Dans cette mise en scène du texte Arrêt sur image de Gustave Akakpo, Cédrix Brossard de la compagnie Acétès accommode le théâtre à la musique électro. C’est un spectacle hybride, une partition musicale pleine de bruit et de fureur portée à incandescence par le comédien Kader Lassina Touré.
Sur scène, deux hommes. D’un côté, un Dj devant sa table de mixage. De l’autre, un jeune homme qui se retourne sur sa vie. Des mots et de la musique qui racontent une enfance pas heureuse avec un père qui rêve de faire de son fils un footballeur, un passeur de génie qui donnerait la coupe à son pays. Ce rêve a avorté mais le fils est devenu un passeur. Pas de ballon mais d’hommes candidats à l’émigration. Jusqu’à ce jour où il envoie deux enfants à la mort. La médiatisation de ces morts oblige les autorités à rechercher les responsables. Alors il décide à son tour de tenter la traversée de l’Atlantique. Avant de se lancer sur les routes de l’aventure, il s’adresse au père absent.
Entre les beats rageurs de la musique techno le monologue du passeur nous conte par le menu l’émigration clandestine. Il roule des mécaniques, se la joue en mode gangster, mais il n’est pas dupe. Il sait qu’il n’est qu’un rouage dans l’engrenage de l’émigration clandestine. Il a beau se gargariser de mots sur les liasses qu’il dépense en boîte, sur les filles dont il abuse, sur les pauvres hères qu’il envoie au casse-pipe sans état d’âme, ce passeur est juste une petite frappe.
Kader Lassina Touré est dans ce monologue d’une énergie féline. Son interprétation est plus proche de la performance d’athlète. Pendant une heure, l’acteur crie, hurle son mal-être, danse et sans que jamais l’on sente l’énergie faiblir.
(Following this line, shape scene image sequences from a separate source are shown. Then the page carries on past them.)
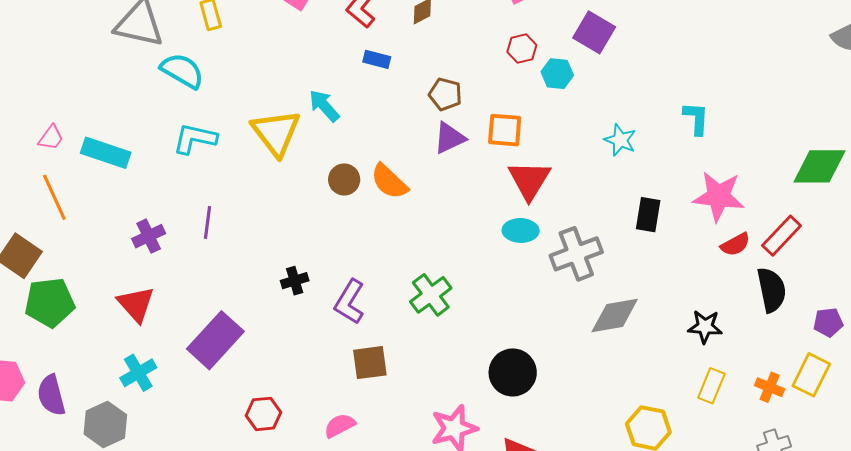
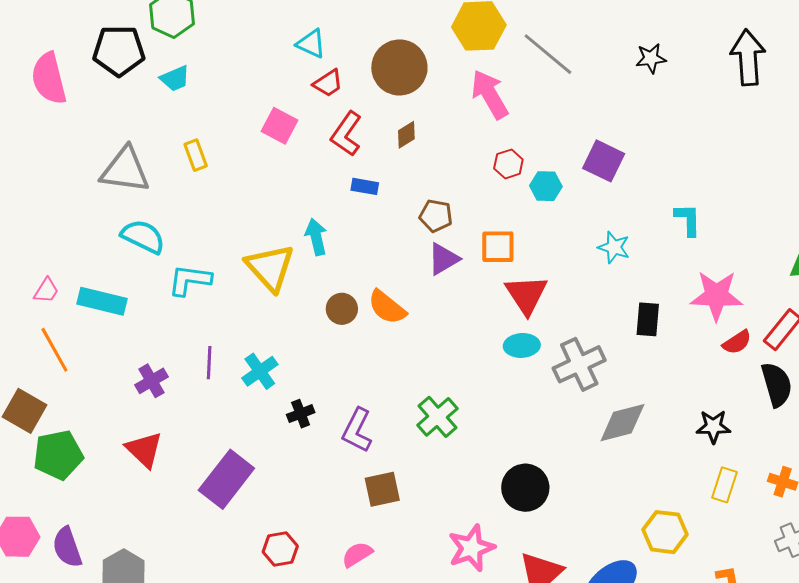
purple square: (594, 32) -> (604, 161), moved
cyan semicircle: (182, 71) -> (143, 237), moved
cyan arrow: (324, 106) -> (316, 237), turned 33
cyan cross: (138, 373) -> (260, 371), moved

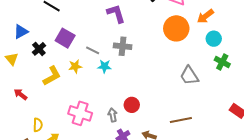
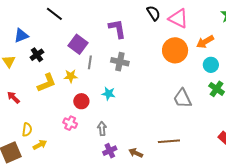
purple square: (65, 38) -> (78, 44), moved
gray line: (93, 50) -> (90, 62), turned 64
cyan star: (104, 66) -> (108, 94), moved
red circle: (132, 105) -> (81, 101), moved
pink cross: (80, 113) -> (70, 123), size x0.6

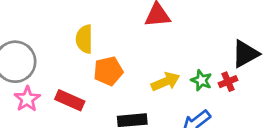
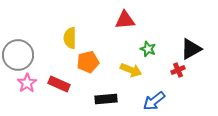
green star: (201, 80) -> (148, 49), moved
yellow arrow: (165, 82) -> (131, 70), turned 45

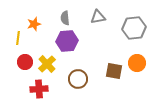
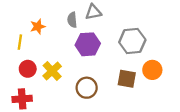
gray triangle: (98, 17) -> (93, 12), moved
gray hexagon: (134, 28) -> (132, 41), moved
purple hexagon: (67, 41) -> (88, 44), moved
red cross: (39, 89) -> (22, 99), moved

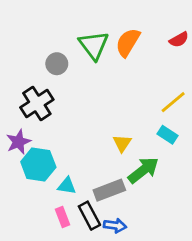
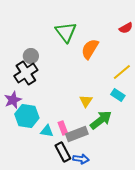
orange semicircle: (128, 42) -> (90, 49), moved
gray circle: (57, 64) -> (31, 56), moved
pink rectangle: (62, 217) -> (63, 128), moved

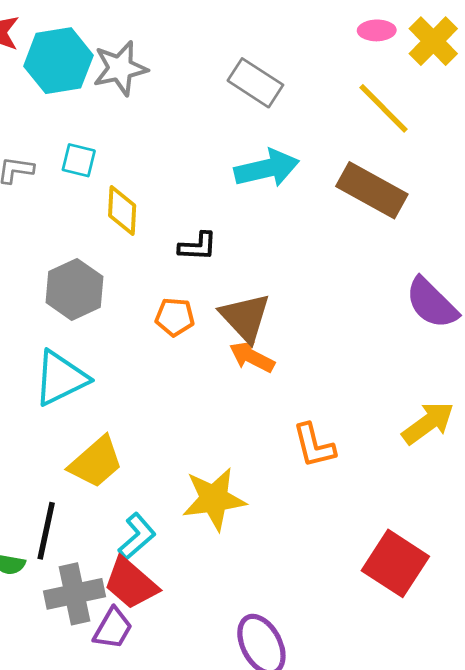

Le texte de Gustave Akakpo, malgré sa puissance d’évocation fait partie d’un vaste corpus de pièces qui ont abordé l’émigration dans la première décennie des années 2000 ; de ce fait, il aurait pu être un bras qui se perd dans la mer des textes écrits sur l’émigration sans cette mise en scène audacieuse. En effet, en le plongeant dans un bain de sonores, en le slamant, en le hurlant dans un déchainement d’électro, Arrêt sur image s’entend comme une partition. De plus, les paroles d’émigrés qui traversent le texte à travers les lettres d’émigrés que ceux-ci adressent à leur famille, donnent une allure plus documentaire. Au choc des mots et des notes, ces lettres ajoutent le poids des vies réelles qui lestent le texte d’une dimension réaliste. Plus que la recherche d’un Eldorado, les candidats au départ entendent fuir un avenir bouché. La plupart mènent une vie de forçat dans le pays d’accueil pour envoyer de l’argent à la famille restée au pays pour scolariser les gosses, relever des murs écroulés, offrir un toit qui ne fuit pas à ses géniteurs, marier un frère, etc. Après les récentes tragédies des centaines d’Africains engloutis dans le ventre de l’Atlantique, cette pièce est d’une brûlante actualité.
La mise en scène de Cédrix Brossard réussit le prodige d’utiliser la musique sans nuire au texte. D’ailleurs, elle agit dans la pièce comme le lièvre dans la course de vitesse, elle accompagne le texte, lui insuffle de la puissance quand il paraît se traîner et s’éclipse quand il le faut pour le laisser franchir, seul, la ligne d’arrivée. Présente mais jamais envahissante, la musique est à sa place et le spectacle reste théâtral et non une rave party !
Ce spectacle qui se joue des frontières entre musique et théâtre refuse aussi le cloisonnement des spectacles. Il a été joué dans la plupart des espaces culturels de Ouagadougou. C’est un bel exemple de démocratisation du théâtre que les créateurs de spectacles devraient suivre pour offrir le théâtre à un large public.